Stream has now fully merged with Convergys, creating the second biggest BPO provider in the $55 billion global outsourcing industry. Cincinnati, Ohio-based Convergys disclosed its agreement to purchase Stream in the first week of of January.
The merger takes Convergys’ total workforce to 125,000 people, raising its annual revenue to $3 billion. With 150 delivery centers in 31 countries, Convergys will now offer customer care service in 47 languages.
“This acquisition is an important step forward in our plan for strategic growth and value creation,” said Andrea Ayers, president and CEO of Convergys. She has also announced plans to hire more than 6,000 employees in the Philippines, where the BPO provider is the biggest private sector employer.
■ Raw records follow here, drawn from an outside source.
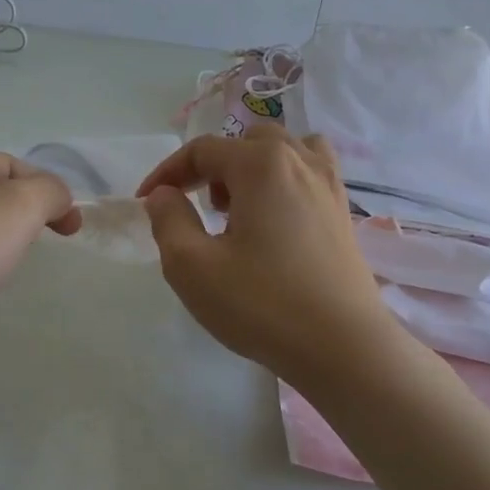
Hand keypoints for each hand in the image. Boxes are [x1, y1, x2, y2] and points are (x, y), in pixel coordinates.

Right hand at [136, 124, 406, 385]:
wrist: (343, 348)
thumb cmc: (261, 304)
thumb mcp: (192, 266)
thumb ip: (168, 220)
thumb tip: (163, 195)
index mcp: (261, 164)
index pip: (203, 150)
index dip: (167, 172)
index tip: (146, 203)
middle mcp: (300, 161)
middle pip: (247, 142)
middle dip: (214, 168)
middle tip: (201, 209)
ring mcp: (330, 186)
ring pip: (285, 152)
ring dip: (254, 169)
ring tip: (242, 211)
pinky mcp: (344, 214)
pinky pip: (310, 175)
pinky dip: (284, 184)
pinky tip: (275, 225)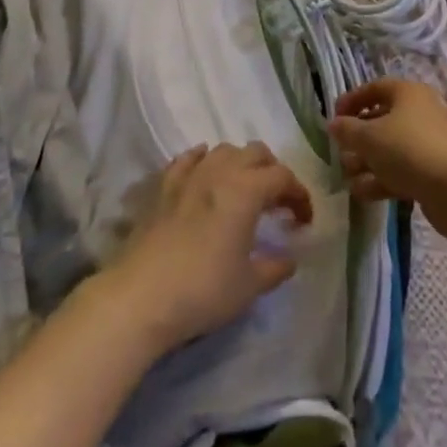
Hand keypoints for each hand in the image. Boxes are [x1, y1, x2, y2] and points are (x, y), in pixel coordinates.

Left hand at [103, 142, 312, 355]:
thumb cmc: (203, 290)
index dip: (299, 195)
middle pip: (256, 152)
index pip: (283, 177)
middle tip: (277, 201)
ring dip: (240, 163)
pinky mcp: (165, 185)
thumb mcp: (248, 287)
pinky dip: (203, 160)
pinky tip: (205, 172)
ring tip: (243, 188)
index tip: (304, 220)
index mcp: (247, 189)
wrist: (142, 296)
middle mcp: (222, 170)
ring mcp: (190, 174)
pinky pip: (189, 159)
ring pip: (224, 149)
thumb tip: (289, 259)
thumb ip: (274, 268)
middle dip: (272, 171)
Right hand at [329, 79, 446, 239]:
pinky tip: (361, 193)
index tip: (333, 117)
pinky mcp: (431, 172)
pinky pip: (400, 170)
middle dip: (358, 137)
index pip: (374, 88)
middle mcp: (419, 112)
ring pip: (390, 148)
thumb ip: (348, 130)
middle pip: (382, 119)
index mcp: (407, 92)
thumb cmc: (410, 149)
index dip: (352, 100)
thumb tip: (333, 124)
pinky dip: (381, 179)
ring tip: (346, 177)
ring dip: (367, 162)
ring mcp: (427, 143)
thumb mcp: (370, 137)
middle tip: (340, 152)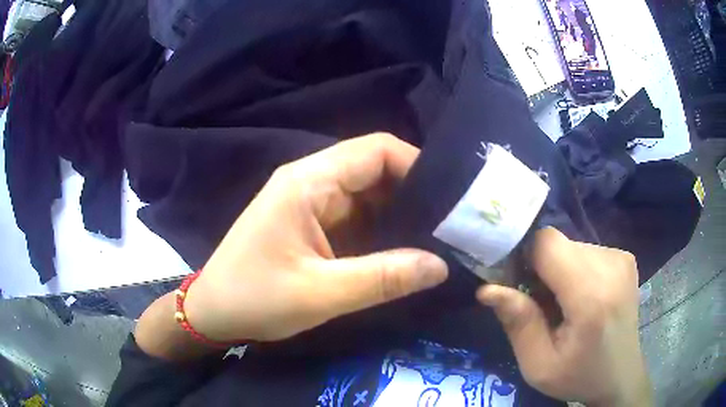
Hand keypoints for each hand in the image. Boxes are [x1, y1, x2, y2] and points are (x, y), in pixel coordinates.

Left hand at [184, 133, 448, 341]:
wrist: (212, 312)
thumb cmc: (253, 299)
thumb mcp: (320, 294)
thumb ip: (383, 279)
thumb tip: (441, 266)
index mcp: (308, 182)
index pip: (375, 150)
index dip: (416, 165)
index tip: (449, 198)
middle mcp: (311, 181)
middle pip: (375, 169)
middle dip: (414, 193)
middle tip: (451, 224)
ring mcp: (311, 203)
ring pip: (369, 194)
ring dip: (401, 214)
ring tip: (438, 238)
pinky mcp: (312, 224)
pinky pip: (357, 217)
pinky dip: (383, 230)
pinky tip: (405, 251)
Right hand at [478, 228, 651, 405]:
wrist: (620, 375)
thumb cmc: (578, 376)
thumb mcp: (539, 365)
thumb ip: (518, 324)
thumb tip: (487, 289)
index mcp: (592, 296)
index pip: (547, 243)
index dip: (524, 256)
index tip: (515, 283)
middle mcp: (612, 265)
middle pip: (558, 244)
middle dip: (541, 268)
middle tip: (539, 304)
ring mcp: (621, 258)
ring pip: (571, 246)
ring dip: (558, 270)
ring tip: (563, 304)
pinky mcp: (624, 257)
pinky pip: (586, 250)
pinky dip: (575, 269)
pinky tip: (582, 297)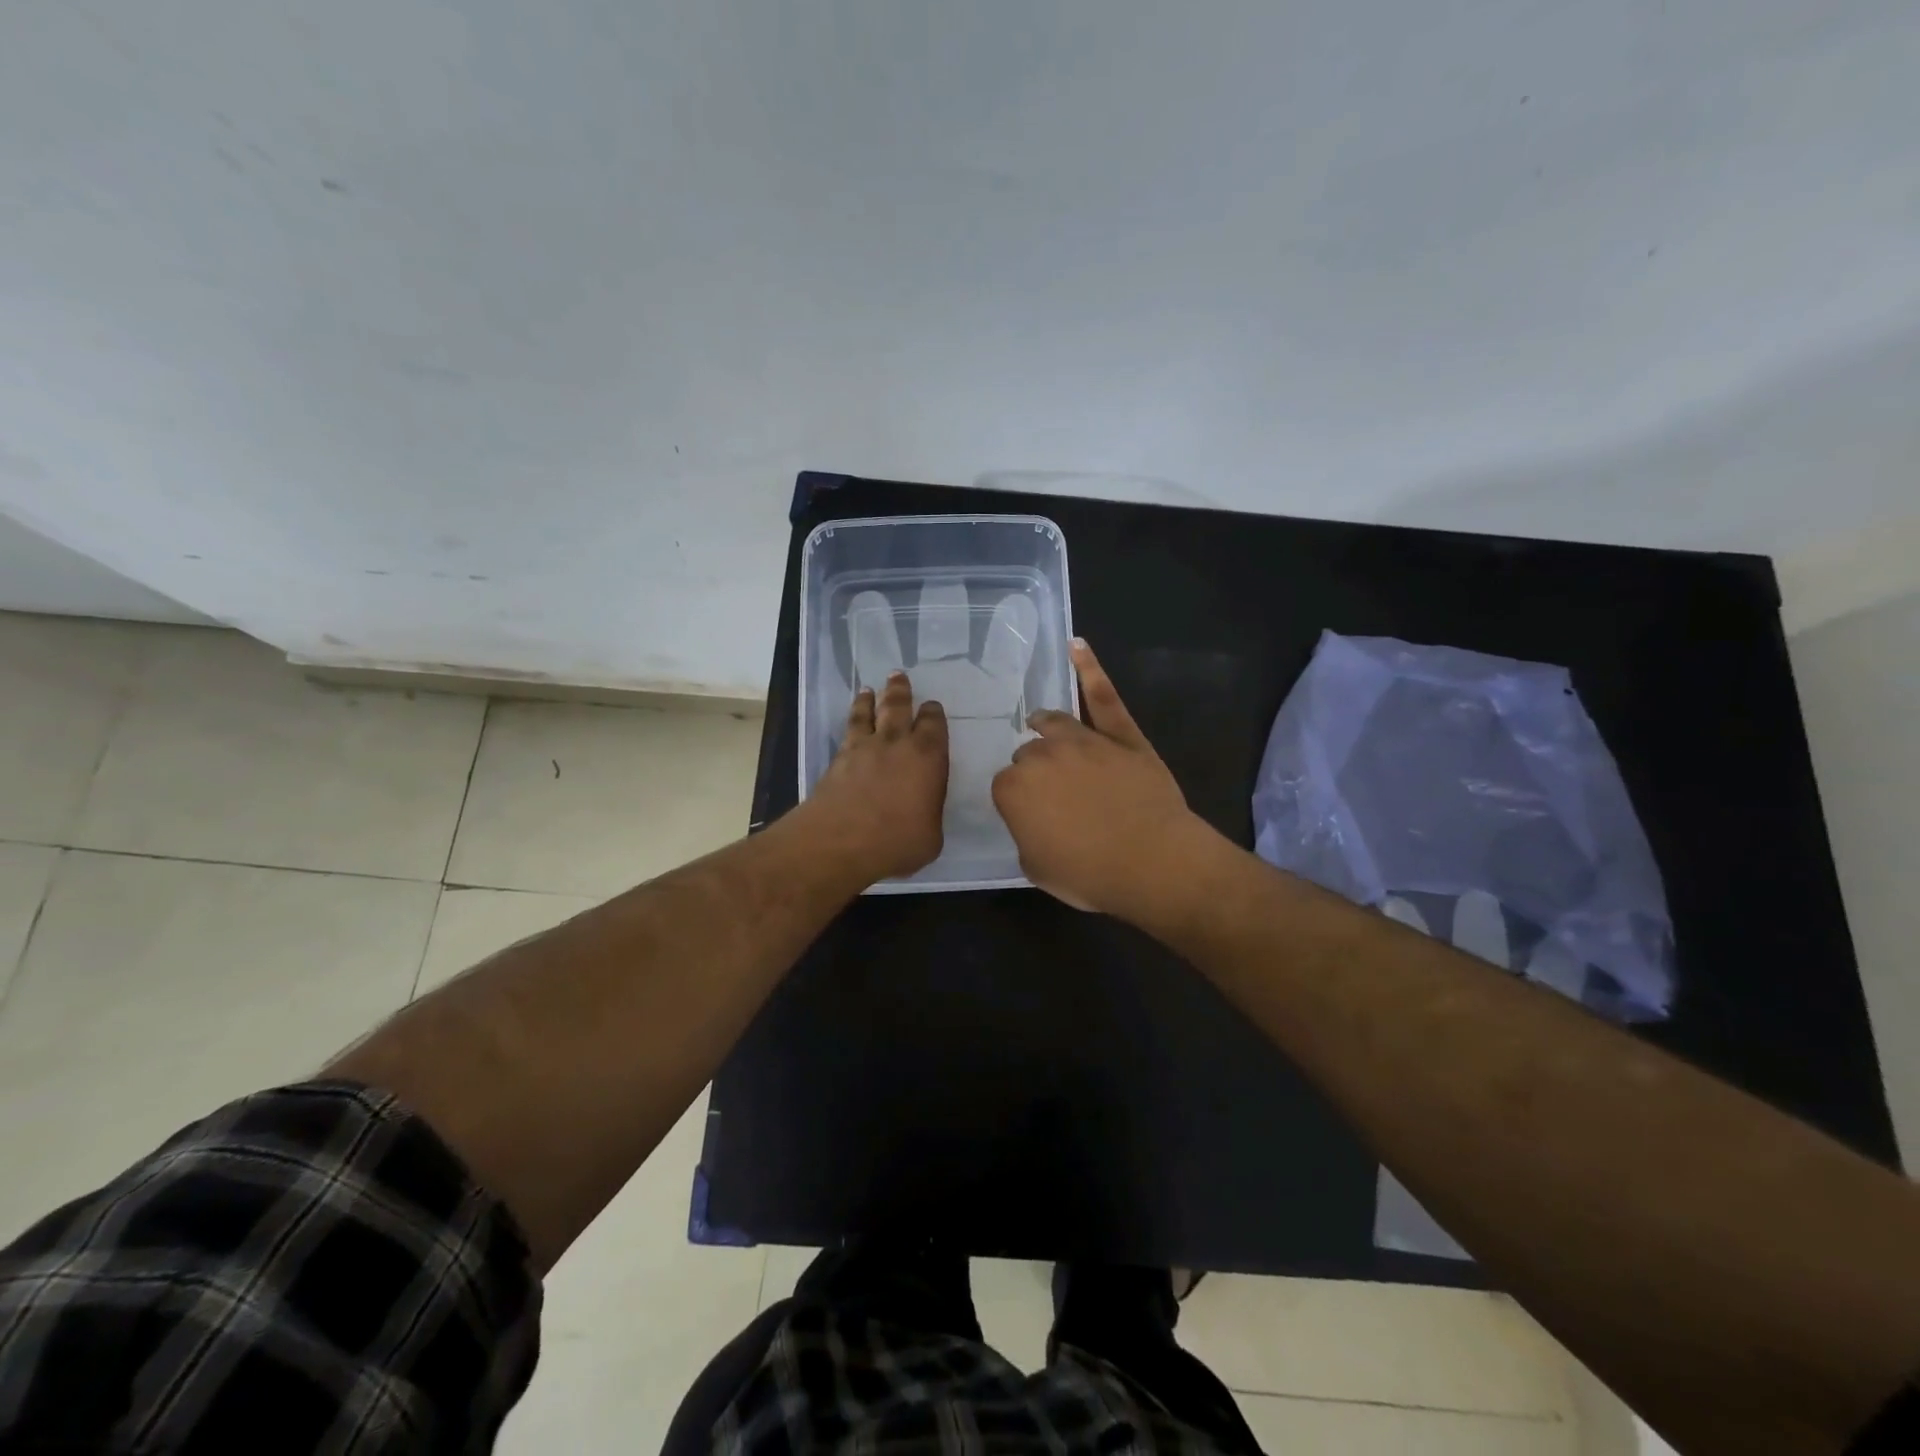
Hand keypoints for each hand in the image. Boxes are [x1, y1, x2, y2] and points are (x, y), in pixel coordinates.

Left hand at [806, 671, 947, 882]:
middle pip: (898, 707)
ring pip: (868, 713)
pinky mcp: (838, 759)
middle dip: (900, 690)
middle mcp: (897, 743)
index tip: (931, 706)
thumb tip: (923, 812)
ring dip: (869, 699)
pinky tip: (851, 721)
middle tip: (898, 675)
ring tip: (868, 689)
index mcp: (928, 757)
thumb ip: (929, 814)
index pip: (934, 725)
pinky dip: (851, 719)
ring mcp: (864, 748)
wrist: (841, 840)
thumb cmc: (898, 840)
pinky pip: (848, 730)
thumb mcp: (931, 836)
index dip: (933, 714)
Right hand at [992, 639, 1214, 913]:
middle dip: (1037, 770)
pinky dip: (1090, 669)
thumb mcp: (1037, 868)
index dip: (1020, 802)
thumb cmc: (1089, 874)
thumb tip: (1034, 821)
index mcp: (1013, 788)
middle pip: (1030, 754)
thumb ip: (1026, 835)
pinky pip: (1103, 697)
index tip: (1034, 816)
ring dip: (1047, 727)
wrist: (1152, 862)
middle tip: (1053, 795)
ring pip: (1055, 724)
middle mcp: (1042, 755)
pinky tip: (1077, 647)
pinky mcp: (1121, 735)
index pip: (1006, 786)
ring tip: (1042, 725)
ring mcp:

Analysts say that the merger positions Convergys to capitalize on Stream’s local-language customer care services in Latin America and Europe. Stream has a significant presence in Nicaragua, Honduras, the Dominican Republic and El Salvador.
Stream’s merger with Convergys is also good news for Cost Rica. Stream left the Central American nation in 2013, but Convergys expanded there months later with the launch of new delivery center in the capital San Jose. Convergys, according to reports, employs nearly 3,000 people in Costa Rica.
Convergys also has delivery centers in Brazil, Mexico and Colombia, and it has recently launched a mobile application that allows people to send in job applications via their cell phone.
Based in Eagan, Minnesota, Stream has 40,000 employees globally and provides customer relationship management services in 22 countries and 35 languages. Its clients include Hewlett-Packard, Microsoft Corp, Dell Inc, Salesforce.com Inc and Western Digital Corp.
Stream’s ability to provide customer care service in a wide range of European languages – such as Spanish and French – will aid Convergys to win more multinational customers globally, particularly in the the United States.